People's United Financial, Inc. (NasdaqGS:PBCT) entered into an agreement to acquire United Financial Bancorp, Inc. (NasdaqGS:UBNK) for approximately $750 million on July 15, 2019. Under the terms of the agreement, United Financial Bancorp, Inc. shareholders will receive 0.875 shares of People's United Financial, Inc. (NasdaqGS:PBCT) stock for each share held. The transaction is valued at $14.74 per United Financial Bancorp, Inc. share, based on the closing price of People's United Financial, Inc.'s common stock on July 12, 2019. At the effective time, stock option of United Financial, whether or not then vested or free of conditions to payment, shall be cancelled and converted into the right to receive a number of shares of People's United common stock equal to the quotient of (i) the product of (A) the number of shares of United Financial common stock subject to such option, multiplied by (B) the excess, if any, of the per share stock consideration over the exercise price per share of such option, divided by People's United's share closing price. Each performance-based restricted stock unit (PSU) of United Financial and each other outstanding equity-based award shall be cancelled and converted into the right to receive a number of shares of People's United common stock equal to the product of the number of shares of United Financial subject to such PSU or equity-based award, multiplied by the exchange ratio. Upon closing, People's United Financial, Inc. will hold 90% of the combined entity while United Financial Bancorp, Inc. will hold 10%. Following the merger, United Bank, a wholly owned subsidiary of United Financial, will merge with and into People's United Bank, National Association, a wholly owned subsidiary of People's United, with People's United Bank, National Association surviving.

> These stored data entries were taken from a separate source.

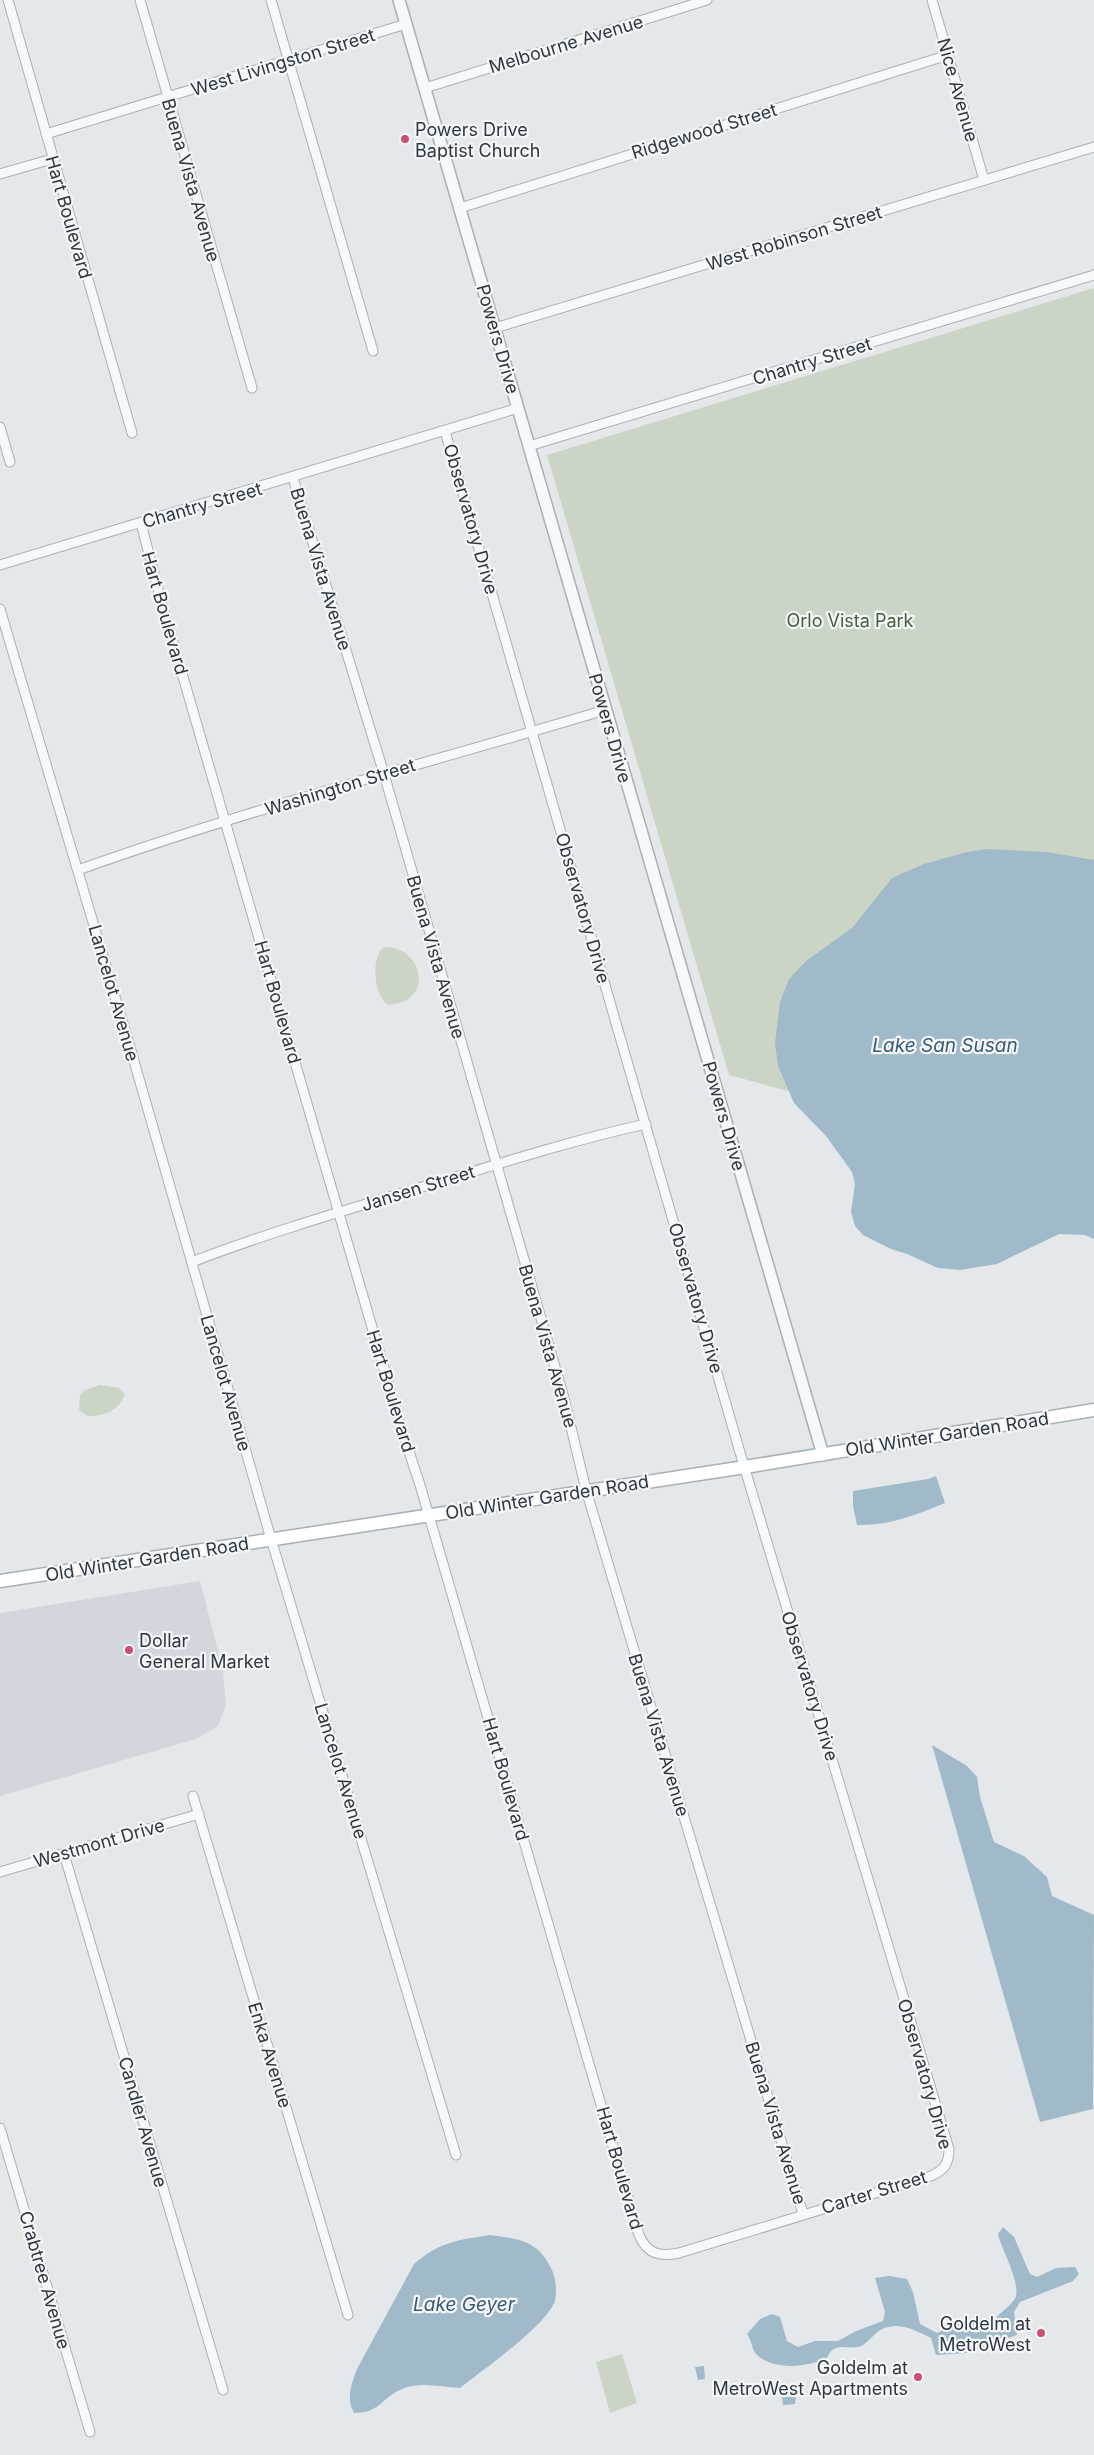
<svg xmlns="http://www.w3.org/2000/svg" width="1094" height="2455" font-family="Inter,sans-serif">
<rect width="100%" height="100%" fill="#e4e8eb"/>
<path fill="#d2d7dd" d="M 200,1581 L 223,1671 L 226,1705 L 218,1726 L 196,1739 L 0,1796 L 0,1613 Z"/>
<g fill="#cbd5c6">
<path d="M 1094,288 L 1094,916 L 835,1104 L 729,1075 L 547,455 Z"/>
<path d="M 384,947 C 424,947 435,1002 388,1005 C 374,996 370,957 384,947 Z"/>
<path d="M 100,1385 L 119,1388 L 125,1395 C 117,1412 104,1416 87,1416 L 79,1410 L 80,1395 L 85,1390 Z"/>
<path d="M 622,2354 L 637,2403 L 610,2413 L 596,2362 Z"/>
</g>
<g fill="#a1bac9">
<path d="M 987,849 L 1046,852 L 1094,860 L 1094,1239 L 1085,1235 L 1059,1234 L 997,1264 L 960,1270 L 938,1268 L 907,1254 L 891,1249 L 863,1235 L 855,1226 L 851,1212 L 855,1184 L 852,1172 L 826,1136 L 794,1103 L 778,1066 L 775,1043 L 780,1002 L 789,979 L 806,961 L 852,928 L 892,878 L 924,864 L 967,852 Z"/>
<path d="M 936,1476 L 945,1503 C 916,1515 889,1526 857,1525 L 853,1506 L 853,1491 L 928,1479 Z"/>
<path d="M 932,1745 L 967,1766 L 977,1777 L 980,1797 L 994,1842 L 1024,1856 L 1047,1877 L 1052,1896 L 1094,1915 L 1093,2109 L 1040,2122 Z"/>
<path d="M 1003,2227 L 1014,2237 L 1030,2274 L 1037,2277 L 1056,2268 L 1075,2267 L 1079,2274 L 1073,2281 L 1020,2302 L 1014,2312 L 1017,2335 L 966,2353 L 936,2355 L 931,2338 C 913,2329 894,2319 876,2333 C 872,2337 866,2344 861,2346 C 847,2351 835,2340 827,2358 C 808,2367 774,2371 757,2355 C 751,2349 752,2340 747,2334 L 760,2319 L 772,2314 L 780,2317 L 787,2341 L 798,2347 L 815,2341 L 838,2341 L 856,2331 L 883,2321 L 885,2312 L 875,2278 L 889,2276 L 907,2279 L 913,2292 L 920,2324 L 937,2333 L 971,2318 L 995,2319 C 1001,2312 1009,2307 1014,2300 C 1024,2288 1001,2249 998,2234 Z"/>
<path d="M 490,2235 C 519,2239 538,2240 552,2270 C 556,2279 557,2291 555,2300 C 550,2323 480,2372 460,2388 C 441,2387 419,2381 402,2389 C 381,2398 380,2413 354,2413 C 346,2399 351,2385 357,2369 L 414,2264 C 439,2242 458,2240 490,2235 Z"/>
<path d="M 704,2366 L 705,2379 L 698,2380 L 695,2367 Z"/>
<path d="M 782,2397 L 796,2397 L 795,2404 L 783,2405 Z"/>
</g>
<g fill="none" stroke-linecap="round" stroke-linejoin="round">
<defs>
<g id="minor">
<path d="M 8,0 L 132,433"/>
<path d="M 140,0 L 252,388"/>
<path d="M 271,0 L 373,351"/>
<path d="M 932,0 L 984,180"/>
<path d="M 425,88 L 707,0"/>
<path d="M 46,134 L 406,24"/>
<path d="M 0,174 L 52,159"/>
<path d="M 460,208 L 948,55"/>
<path d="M 495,328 L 1094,147"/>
<path d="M 0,427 L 10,462"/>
<path d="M 529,446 L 1094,275"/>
<path d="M 293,478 L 384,774 L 564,1398 L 586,1490 L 803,2214"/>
<path d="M 141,523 L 161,601 L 401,1427 L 420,1485 L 639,2235 C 647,2254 660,2257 679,2253 L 931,2176 C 944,2170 949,2164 949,2149 L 739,1449 L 445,431"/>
<path d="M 0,565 L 518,408"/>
<path d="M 0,609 L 130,1047 L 271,1539 L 456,2155"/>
<path d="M 78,870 C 251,808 429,763 605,710"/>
<path d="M 192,1262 C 267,1233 343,1211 419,1188 C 495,1165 569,1141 646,1124"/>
<path d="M 193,1796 L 348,2315"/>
<path d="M 64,1854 L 223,2390"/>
<path d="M 0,1872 L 199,1814"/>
<path d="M 0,2128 L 90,2432"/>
</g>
<path id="tertiary" d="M 399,0 L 823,1455"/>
<path id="secondary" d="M 0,1581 L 745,1467 L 1094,1410"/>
</defs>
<use href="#minor" stroke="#a9b0b5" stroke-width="11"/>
<use href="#tertiary" stroke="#a9b0b5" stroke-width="14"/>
<use href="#secondary" stroke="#a9b0b5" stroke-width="15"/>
<use href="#minor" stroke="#f7f8fa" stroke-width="9"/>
<use href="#tertiary" stroke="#f7f8fa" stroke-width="11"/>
<use href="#secondary" stroke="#fff" stroke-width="12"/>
</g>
<g fill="#c95072" stroke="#f4f6f8" stroke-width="2">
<circle cx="405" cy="139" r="5"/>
<circle cx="129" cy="1650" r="5"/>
<circle cx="1041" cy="2333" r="5"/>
<circle cx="918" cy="2377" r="5"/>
</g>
<g text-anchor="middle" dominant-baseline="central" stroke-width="4.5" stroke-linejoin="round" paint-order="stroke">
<g font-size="18" fill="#2c3843" stroke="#f4f6f8">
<text transform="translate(566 44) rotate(-17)">Melbourne Avenue</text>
<text transform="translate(283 62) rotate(-17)">West Livingston Street</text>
<text transform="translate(958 90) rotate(74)">Nice Avenue</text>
<text transform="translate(704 131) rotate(-17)">Ridgewood Street</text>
<text transform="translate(191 180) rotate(74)">Buena Vista Avenue</text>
<text transform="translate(69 217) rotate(74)">Hart Boulevard</text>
<text transform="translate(794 238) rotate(-17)">West Robinson Street</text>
<text transform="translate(498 339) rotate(74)">Powers Drive</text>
<text transform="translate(812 361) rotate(-17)">Chantry Street</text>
<text transform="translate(202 505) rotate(-16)">Chantry Street</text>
<text transform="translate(471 519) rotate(74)">Observatory Drive</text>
<text transform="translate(321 569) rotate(73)">Buena Vista Avenue</text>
<text transform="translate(165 613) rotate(74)">Hart Boulevard</text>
<text transform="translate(610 728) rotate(74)">Powers Drive</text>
<text transform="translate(340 787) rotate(-17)">Washington Street</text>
<text transform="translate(583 908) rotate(74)">Observatory Drive</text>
<text transform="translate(436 957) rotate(74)">Buena Vista Avenue</text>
<text transform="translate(114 993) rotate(74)">Lancelot Avenue</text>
<text transform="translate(278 1002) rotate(74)">Hart Boulevard</text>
<text transform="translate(724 1116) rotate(74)">Powers Drive</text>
<text transform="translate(418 1188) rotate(-17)">Jansen Street</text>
<text transform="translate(696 1298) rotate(74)">Observatory Drive</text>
<text transform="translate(548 1346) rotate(74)">Buena Vista Avenue</text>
<text transform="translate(226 1383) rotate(74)">Lancelot Avenue</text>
<text transform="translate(391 1391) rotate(73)">Hart Boulevard</text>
<text transform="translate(947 1434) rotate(-9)">Old Winter Garden Road</text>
<text transform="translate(547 1497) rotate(-9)">Old Winter Garden Road</text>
<text transform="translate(147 1559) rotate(-9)">Old Winter Garden Road</text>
<text transform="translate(810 1686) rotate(73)">Observatory Drive</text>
<text transform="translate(659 1735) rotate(73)">Buena Vista Avenue</text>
<text transform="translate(341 1771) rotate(73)">Lancelot Avenue</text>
<text transform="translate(506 1779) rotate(74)">Hart Boulevard</text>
<text transform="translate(99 1843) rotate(-16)">Westmont Drive</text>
<text transform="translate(270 2055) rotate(73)">Enka Avenue</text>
<text transform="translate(925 2074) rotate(74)">Observatory Drive</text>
<text transform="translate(143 2122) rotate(74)">Candler Avenue</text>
<text transform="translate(776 2123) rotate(73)">Buena Vista Avenue</text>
<text transform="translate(620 2168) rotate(74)">Hart Boulevard</text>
<text transform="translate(874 2192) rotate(-17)">Carter Street</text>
<text transform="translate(45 2280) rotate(74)">Crabtree Avenue</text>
</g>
<g font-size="18" fill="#2c3843" stroke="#f4f6f8" text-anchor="start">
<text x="415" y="129">Powers Drive<tspan x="415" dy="21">Baptist Church</tspan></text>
<text x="139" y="1640">Dollar<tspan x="139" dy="21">General Market</tspan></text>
<text x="1031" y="2323" text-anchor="end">Goldelm at<tspan x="1031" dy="21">MetroWest</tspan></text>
<text x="908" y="2367" text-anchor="end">Goldelm at<tspan x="908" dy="21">MetroWest Apartments</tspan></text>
</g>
<g font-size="18" fill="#465e3a" stroke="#f4f6f8">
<text x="850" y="620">Orlo Vista Park</text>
</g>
<g font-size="19" font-style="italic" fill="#385b75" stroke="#f4f6f8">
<text x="945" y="1045">Lake San Susan</text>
<text x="464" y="2304">Lake Geyer</text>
</g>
</g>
</svg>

The merger agreement provides that a termination fee of $28.28 million will be payable by United Financial to People's United upon termination of the agreement under certain circumstances. Completion of the transaction is subject to the receipt of regulatory approvals including the approval of the Board of Governors of the Federal Reserve System, the Office of the Comptroller of the Currency and the State of Connecticut Department of Banking, approval of shareholders of United Financial, authorization for listing on NASDAQ Global Select Market of the shares of People's United to be issued in the merger, the effectiveness of the registration statement on Form S-4 for the People's United common stock to be issued in the merger, People's United and United Financial having received the written opinion from Simpson Thacher & Bartlett LLP and Sullivan & Cromwell LLP respectively, to the effect that the merger will be treated as a reorganization within the meaning of Section 368(a) of the Code. The Board of Directors of United Financial received an opinion of Sandler O'Neill & Partners, LP to the effect that, the exchange ratio in the merger is fair from a financial point of view to the holders of common stock of United Financial. The transaction has been unanimously approved by Boards of Directors of People's United and United Financial. The Board of United Financial Bancorp, Inc. recommends shareholders to vote in favor of the transaction in a meeting expected on October 22, 2019. As of September 5, 2019, the registration statement became effective. As of October 11, 2019, all requisite regulatory approvals and waivers necessary to complete the merger were obtained.

The transaction is expected to close during the fourth quarter of 2019. As of October 11, 2019, consummation of the merger is expected to be effective on November 1, 2019. People's United Financial, Inc. expects the transaction to be $0.07 accretive to earnings per common share based on fully phased-in cost savings, with a tangible book value earn-back of approximately 2.3 years and an IRR of approximately 18%. Frank Cicero, Jordan Banov, Roger Wang, Dan Gerard and Jack Parkhurst of Keefe, Bruyette & Woods, Inc. acted as financial advisors and Lee Meyerson, Johanna Mayer, Lauren Kim, Adam Cohen, Spencer Sloan, Jeannine McSweeney, Jason Fixelle, Jonathan Goldstein and Sarah Katz of Simpson Thacher & Bartlett LLP acted as legal advisors for People's United Financial, Inc. Brian Sterling and Jon Doyle of Sandler O'Neill & Partners acted as financial advisors and fairness opinion provider and C. Andrew Gerlach, Marc Treviño, Eric Wang and Mehdi Ansari of Sullivan & Cromwell LLP acted as legal advisors for United Financial Bancorp, Inc. Frank Cicero, Jordan Banov, Roger Wang of Stifel Financial Corp. (NYSE:SF) acted as financial advisors to People's United. Morrow Sodali LLC acted as proxy solicitor for United Financial Bancorp, Inc. and will receive a fee of $15,000 for its services. RP Financial, LC acted as financial advisor for United Financial Bancorp, Inc. United Financial has agreed to pay Sandler O'Neill a transaction fee in an amount equal to 1.00% of the aggregate merger consideration, which transaction fee is contingent upon the closing of the merger. At the time of announcement of the merger, Sandler O'Neill's transaction fee was approximately $7.5 million. Sandler O'Neill also received a $0.5 million fee upon rendering its fairness opinion to United Financial's board of directors. Computershare, Inc. acted as the transfer agent and registrar to People's United.